I stand at the edge of height, not for the thrill or to jump, but to see how far I’ve come. Besides, the view is much different looking down, than up.
When one is at the bottom of a canyon, a mountain, or life, the focus may fall on the difficulties, challenges and at time impossibilities as one works their way up. Finding a passage to higher ground, doesn’t always seem achievable. Many times giving up, is an option, which I refuse to take.
The Grand Canyon beckons me to the tip of where I can stand. My husband is always close by. At times, he holds me by the back of my pants to make sure I don’t take another step.
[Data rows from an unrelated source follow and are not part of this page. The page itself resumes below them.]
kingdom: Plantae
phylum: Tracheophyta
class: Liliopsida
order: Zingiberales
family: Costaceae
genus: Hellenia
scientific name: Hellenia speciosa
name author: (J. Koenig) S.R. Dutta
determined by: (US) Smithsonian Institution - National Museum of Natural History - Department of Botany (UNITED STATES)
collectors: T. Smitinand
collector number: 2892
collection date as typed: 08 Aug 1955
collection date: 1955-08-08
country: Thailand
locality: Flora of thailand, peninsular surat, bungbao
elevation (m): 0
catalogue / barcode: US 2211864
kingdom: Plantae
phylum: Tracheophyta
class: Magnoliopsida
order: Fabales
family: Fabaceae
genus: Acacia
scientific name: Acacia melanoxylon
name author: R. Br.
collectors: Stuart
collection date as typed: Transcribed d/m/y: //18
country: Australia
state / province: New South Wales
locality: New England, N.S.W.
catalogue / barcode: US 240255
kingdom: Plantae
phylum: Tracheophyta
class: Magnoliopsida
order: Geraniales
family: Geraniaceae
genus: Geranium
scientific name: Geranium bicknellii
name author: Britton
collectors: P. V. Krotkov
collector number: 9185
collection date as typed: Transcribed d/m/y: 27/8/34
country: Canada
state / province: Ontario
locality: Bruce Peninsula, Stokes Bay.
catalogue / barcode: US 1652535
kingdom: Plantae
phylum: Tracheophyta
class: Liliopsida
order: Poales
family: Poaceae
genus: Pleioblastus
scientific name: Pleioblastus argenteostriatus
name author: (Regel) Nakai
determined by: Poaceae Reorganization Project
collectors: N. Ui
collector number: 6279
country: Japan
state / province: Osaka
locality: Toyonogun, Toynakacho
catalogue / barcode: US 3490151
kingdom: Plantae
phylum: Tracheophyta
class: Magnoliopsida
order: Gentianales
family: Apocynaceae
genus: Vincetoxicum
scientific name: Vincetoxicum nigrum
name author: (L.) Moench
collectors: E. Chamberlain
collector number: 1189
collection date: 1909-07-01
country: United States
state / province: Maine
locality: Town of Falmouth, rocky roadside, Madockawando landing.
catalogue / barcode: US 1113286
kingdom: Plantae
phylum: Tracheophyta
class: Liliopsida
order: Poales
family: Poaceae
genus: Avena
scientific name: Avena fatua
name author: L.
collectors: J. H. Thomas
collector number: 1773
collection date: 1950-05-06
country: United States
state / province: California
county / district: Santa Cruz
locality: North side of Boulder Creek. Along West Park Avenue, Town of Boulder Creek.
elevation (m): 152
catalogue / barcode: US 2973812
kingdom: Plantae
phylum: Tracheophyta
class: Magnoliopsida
It’s not that I want the risk, but a part of me wants to become what I see. I long to be a hawk, an eagle or any bird and soar through the canyons. A desire builds in me to hear the wind resonate the tonal sounds of the canyons as they sing. Imagining to be one with nature in this form, frees me and helps me see life from a different point of view, from accomplishments.
When realism returns to me, I sit and admire the canyon’s design and envy the crows flying by. To watch the colors of these rocks change from sunrise to sunset, a breath of life enters my soul and spirit. I can then relax and recall, God is present.
To study their cavities and realize their differences, they point to my own uniqueness. For many times I’m like many ladies, a wife, a mom, a daughter, a teacher. I’m a person who lines up with other women under many different categories. Like others, my oneness becomes hard to find.
At the edge, I’m reminded by the Creator of my design, why I exist and the reason of why I stand alone. I shouldn’t be sad or mad or lonely. For the spot of where I stand is for a specific purpose, for a short time and for limited space.
Unlike the canyon’s crevasses, which remain in their spot, I’m privileged, for I choose my place to stand. My Creator showed me, how I am like a bird. I can fly any where and land on any spot, yet I will stand with only me.
As I think, I’m never alone, a small voice tells me, “you feel alone.”
It’s not about being alone, or the sense of loneliness, but being who I was created to be. Visiting the Grand Canyon, made me well aware of the fact, I’m the only one who occupies this specific spot at this exact time for a particular task. The reason has been, and will be, revealed when it’s time for me to take a stand.
Standing at the edge of height refuels the truth of my uniqueness, my oneness, my me.
Once I turned and faced my husband, immediately I knew, I didn’t get to where I am, alone.